Motive unknown in bombing of Arlington home

Published 10:25 pm Wednesday, February 13, 2008

ARLINGTON — When a bomb exploded outside his bedroom window, Randall Phillips thought the world had come to an end.

Sitting in his living room Saturday evening, Phillips said he heard an “unbelievably loud” noise. Then he felt a rush of air come toward him.

Splinters and shattered glass littered the home.

At first, Phillips, 67, said he thought a nearby propane tank had blown. Then the smell of burned gunpowder filled the air.

It wasn’t until the retiree went outside his mobile home that he realized someone had set off a bomb on an outside wall of his bedroom. It was planted inches away from where he lays his head down to sleep.

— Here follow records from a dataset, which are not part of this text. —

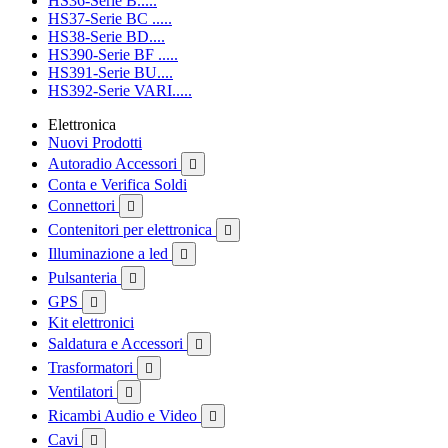
HS36-Serie B.....
HS37-Serie BC .....
HS38-Serie BD....
HS390-Serie BF .....
HS391-Serie BU....
HS392-Serie VARI.....
Elettronica
Nuovi Prodotti
Autoradio Accessori

Conta e Verifica Soldi
Connettori

Contenitori per elettronica

Illuminazione a led

Pulsanteria

GPS

Kit elettronici
Saldatura e Accessori

Trasformatori

Ventilatori

Ricambi Audio e Video

Cavi
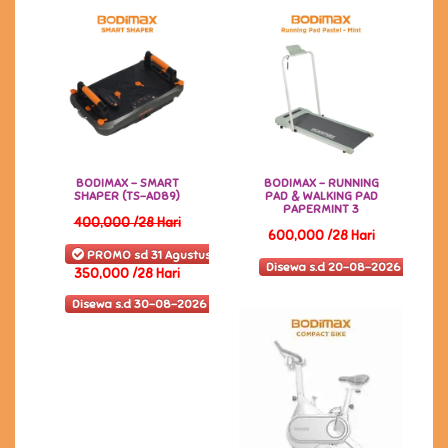
BODIMAX - SMART
BODIMAX - RUNNING
SHAPER (TS-AD89)
PAD & WALKING PAD
PAPERMINT 3
400,000 /28 Hari
600,000 /28 Hari
PROMO sd 31 Agustus 2026
Disewa s.d 20-08-2026
350,000 /28 Hari
Disewa s.d 30-08-2026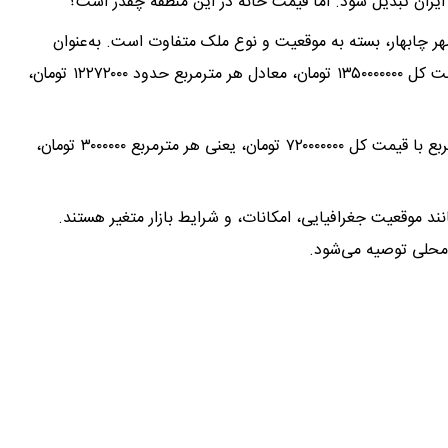
ایران تبدیل شود. اما قیمت خانه در این منطقه چقدر است؟
یژه در شهر چابهار، بسته به موقعیت و نوع ملک متفاوت است. به‌عنوان
نمونه، یک آپارتمان ۱۱۰ متری در پروژه «مکران سازه» با قیمت کل ۱۳۵۰۰۰۰۰۰۰ تومان، معادل هر مترمربع حدود ۱۲۲۷۲۰۰۰ تومان،
همچنین، در ایرانشهر، زمینی مسکونی به مساحت ۲۴۰ مترمربع با قیمت کل ۷۲۰۰۰۰۰۰۰ تومان، یعنی هر مترمربع ۳۰۰۰۰۰۰ تومان،
د موقعیت جغرافیایی، امکانات، و شرایط بازار متغیر هستند.
ک محلی توصیه می‌شود.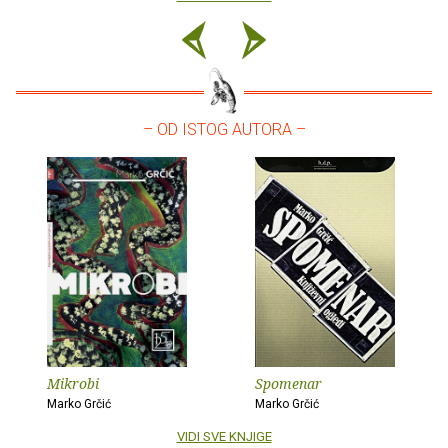
– OD ISTOG AUTORA –
Mikrobi
Spomenar
Marko Grčić
Marko Grčić
VIDI SVE KNJIGE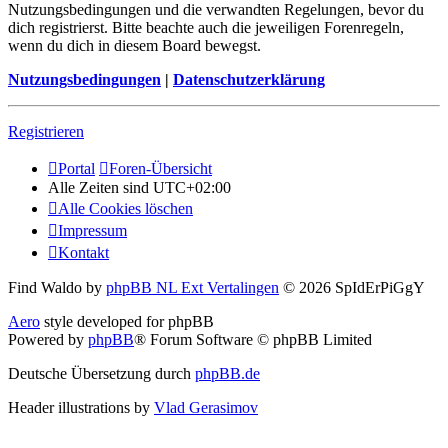
Nutzungsbedingungen und die verwandten Regelungen, bevor du
dich registrierst. Bitte beachte auch die jeweiligen Forenregeln,
wenn du dich in diesem Board bewegst.
Nutzungsbedingungen
|
Datenschutzerklärung
Registrieren
Portal
Foren-Übersicht
Alle Zeiten sind
UTC+02:00
Alle Cookies löschen
Impressum
Kontakt
Find Waldo by
phpBB NL Ext Vertalingen
© 2026 SpIdErPiGgY
Aero
style developed for phpBB
Powered by
phpBB
® Forum Software © phpBB Limited
Deutsche Übersetzung durch
phpBB.de
Header illustrations by
Vlad Gerasimov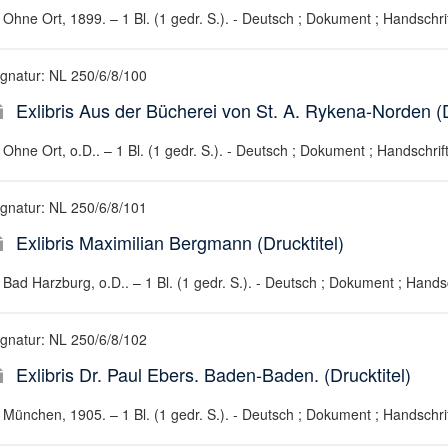
Ohne Ort, 1899. – 1 Bl. (1 gedr. S.). - Deutsch ; Dokument ; Handschri
ignatur: NL 250/6/8/100
Exlibris Aus der Bücherei von St. A. Rykena-Norden (D
Ohne Ort, o.D.. – 1 Bl. (1 gedr. S.). - Deutsch ; Dokument ; Handschrif
ignatur: NL 250/6/8/101
Exlibris Maximilian Bergmann (Drucktitel)
Bad Harzburg, o.D.. – 1 Bl. (1 gedr. S.). - Deutsch ; Dokument ; Handsc
ignatur: NL 250/6/8/102
Exlibris Dr. Paul Ebers. Baden-Baden. (Drucktitel)
München, 1905. – 1 Bl. (1 gedr. S.). - Deutsch ; Dokument ; Handschri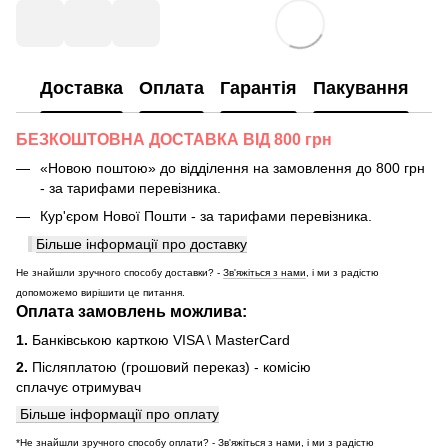
Доставка
Оплата
Гарантія
Пакування
БЕЗКОШТОВНА ДОСТАВКА ВІД 800 грн
«Новою поштою» до відділення на замовлення до 800 грн
- за тарифами перевізника.
Кур'єром Нової Пошти - за тарифами перевізника.
Більше інформації про доставку
Не знайшли зручного способу доставки? -
Зв'яжіться з нами
, і ми з радістю
допоможемо вирішити це питання.
Оплата замовлень можлива:
1.
Банківською карткою VISA \ MasterCard
2.
Післяплатою (грошовий переказ) - комісію
сплачує отримувач
Більше інформації про оплату
*Не знайшли зручного способу оплати? -
Зв'яжіться з нами
, і ми з радістю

Had he been in his bed, “they’d have been scraping me off the walls,” Phillips said.

Police told Phillips the bomb was made using a tennis ball, duct tape and a fuse, he said. It likely was taped to the trailer’s metal siding.

Detectives are investigating the bombing as an attempted murder.

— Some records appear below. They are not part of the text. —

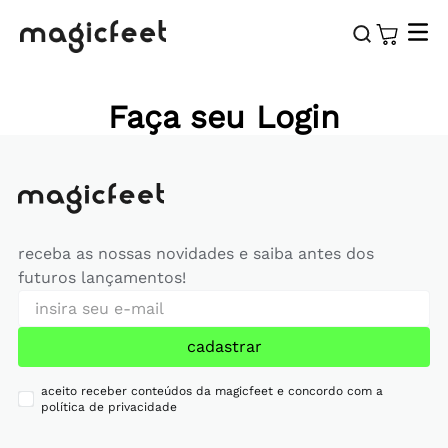
Faça seu Login
receba as nossas novidades e saiba antes dos
futuros lançamentos!
cadastrar
aceito receber conteúdos da magicfeet e concordo com a
política de privacidade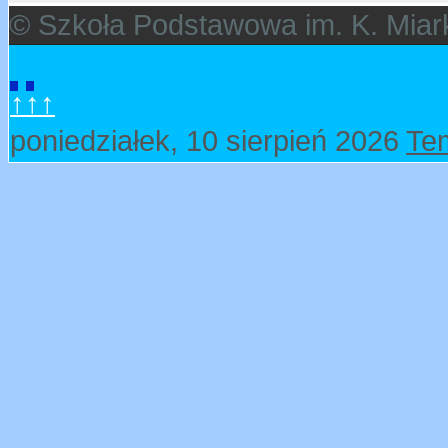
© Szkoła Podstawowa im. K. Miar
↑↑↑
poniedziałek, 10 sierpień 2026
Te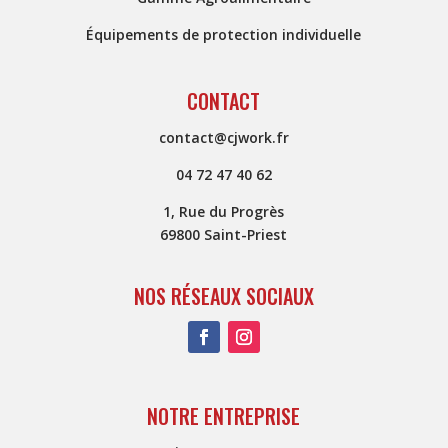
Équipements de protection individuelle
CONTACT
contact@cjwork.fr
04 72 47 40 62
1, Rue du Progrès
69800 Saint-Priest
NOS RÉSEAUX SOCIAUX
NOTRE ENTREPRISE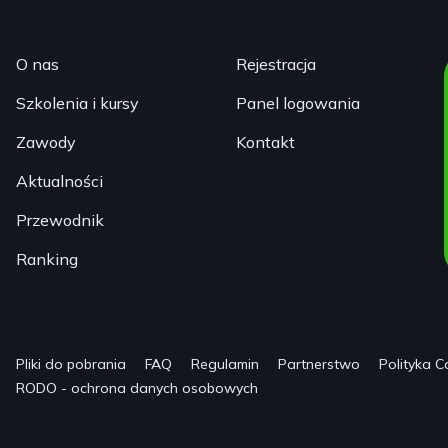
O nas
Rejestracja
Szkolenia i kursy
Panel logowania
Zawody
Kontakt
Aktualności
Przewodnik
Ranking
Pliki do pobrania
FAQ
Regulamin
Partnerstwo
Polityka C
RODO - ochrona danych osobowych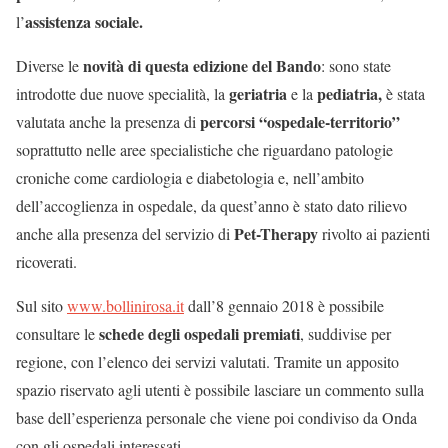
assistenza sociale.
l’
novità di questa edizione del Bando
Diverse le
: sono state
geriatria
pediatria,
introdotte due nuove specialità, la
e la
è stata
percorsi “ospedale-territorio”
valutata anche la presenza di
soprattutto nelle aree specialistiche che riguardano patologie
croniche come cardiologia e diabetologia e, nell’ambito
dell’accoglienza in ospedale, da quest’anno è stato dato rilievo
Pet-Therapy
anche alla presenza del servizio di
rivolto ai pazienti
ricoverati.
Sul sito
www.bollinirosa.it
dall’8 gennaio 2018 è possibile
schede degli ospedali premiati
consultare le
, suddivise per
regione, con l’elenco dei servizi valutati. Tramite un apposito
spazio riservato agli utenti è possibile lasciare un commento sulla
base dell’esperienza personale che viene poi condiviso da Onda
con gli ospedali interessati.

“At this point we can find no reason why this occurred,” Arlington police chief John Gray said. “We have no reason why he would have been targeted.”

No one was injured, but Phillips isn’t sleeping well, and neighbors in his 55-and-older mobile-home community are frightened.

“It’s darn scary that someone would do that in the first place and then not have a reason why,” Phillips, a retired Kimberly-Clark forklift operator said.

Now, a blue tarp covers a gaping hole in his back wall. Shards of glass hang in the window frame. His bed’s headboard is in pieces, the Venetian blinds a tangled, ruined mess.

Insurance adjusters and contractors estimate it will cost about $5,000 to repair the damage.

Arlington police detectives have leads in the case and are “working it heavy,” Gray said.

“There’s a number of working theories,” he said. “We’re not doing a rush to judgment in one particular direction.”

Phillips and his friends can’t make sense of the blast.

“Nobody can believe it. Everybody’s just dumbfounded. Why me?” Phillips asked. “If I have an enemy in this world I don’t know it. It’s just mind boggling.”

Across the street, World War II veteran Max Delashmutt, who gave his age as 80 or older, was home when the bomb went off.

The blast sent him upright.

“I didn’t know I could get up that fast,” he said.

Phillips and Delashmutt worked together years ago at the Scott Paper Co. mill before it became Kimberly-Clark, he said. Now, the neighbors often spend afternoons chatting.

Along with other neighbors, Delashmutt said he believes Phillips wasn’t the intended target.

“It was a mistake because he isn’t that type,” he said.

Phillips said he’ll leave the detective work to the professionals.

“I’m not going to get into that,” he said. “That’s up to the police department to figure out.”

Knee surgery last year slowed Phillips down. He spends most of his time sitting in an easy chair watching a big-screen TV. It’s flanked by family photos. He was watching a NASCAR race when the bomb went off.

“I was sitting right here when it went kaboom,” he said.

When firefighters asked him if he was OK, he told them he was fine, but shaken.

“If you took my blood pressure right now,” he told the medics, “I’d probably break your machine.”

Now, Phillips is considering installing a security system, he said. The mobile home park may put up a perimeter fence.

Mostly, he’s just trying to get some rest and get his home put back together.

“I just hope it doesn’t happen again,” Phillips said. “I’m alive. That’s the main thing.”